To do: Only some lines are wanted. Transcribe, exactly, the lines below from the line with "left shoulder: (144, 292)" up to and including the line with "right eye: (656, 132)".

Records from a data source:
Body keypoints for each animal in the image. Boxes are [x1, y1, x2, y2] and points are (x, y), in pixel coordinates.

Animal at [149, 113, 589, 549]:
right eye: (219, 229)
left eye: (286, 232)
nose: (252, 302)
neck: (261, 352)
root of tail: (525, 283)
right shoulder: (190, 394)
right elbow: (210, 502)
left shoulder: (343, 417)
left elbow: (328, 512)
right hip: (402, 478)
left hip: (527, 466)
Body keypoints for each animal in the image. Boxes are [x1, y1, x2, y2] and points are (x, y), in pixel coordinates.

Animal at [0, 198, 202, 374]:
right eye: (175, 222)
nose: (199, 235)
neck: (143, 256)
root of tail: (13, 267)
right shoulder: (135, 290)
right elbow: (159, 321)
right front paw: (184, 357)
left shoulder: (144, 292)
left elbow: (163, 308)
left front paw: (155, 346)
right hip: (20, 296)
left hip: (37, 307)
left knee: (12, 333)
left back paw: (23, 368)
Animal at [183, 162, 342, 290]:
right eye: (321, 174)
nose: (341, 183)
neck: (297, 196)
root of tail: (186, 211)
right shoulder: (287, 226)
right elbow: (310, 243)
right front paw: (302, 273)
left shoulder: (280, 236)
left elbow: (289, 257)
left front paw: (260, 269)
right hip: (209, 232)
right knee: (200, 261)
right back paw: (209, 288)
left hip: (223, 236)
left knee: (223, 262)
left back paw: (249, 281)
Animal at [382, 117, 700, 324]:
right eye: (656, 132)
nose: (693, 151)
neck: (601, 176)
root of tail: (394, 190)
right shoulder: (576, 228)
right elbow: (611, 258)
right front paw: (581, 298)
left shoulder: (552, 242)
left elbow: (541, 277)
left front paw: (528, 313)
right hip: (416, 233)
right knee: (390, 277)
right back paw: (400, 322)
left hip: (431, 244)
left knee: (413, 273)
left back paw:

Reply to the task:
left shoulder: (144, 292)
left elbow: (163, 308)
left front paw: (155, 346)
right hip: (20, 296)
left hip: (37, 307)
left knee: (12, 333)
left back paw: (23, 368)
Animal at [183, 162, 342, 290]:
right eye: (321, 174)
nose: (341, 183)
neck: (297, 196)
root of tail: (186, 211)
right shoulder: (287, 226)
right elbow: (310, 243)
right front paw: (302, 273)
left shoulder: (280, 236)
left elbow: (289, 257)
left front paw: (260, 269)
right hip: (209, 232)
right knee: (200, 261)
right back paw: (209, 288)
left hip: (223, 236)
left knee: (223, 262)
left back paw: (249, 281)
Animal at [382, 117, 700, 324]:
right eye: (656, 132)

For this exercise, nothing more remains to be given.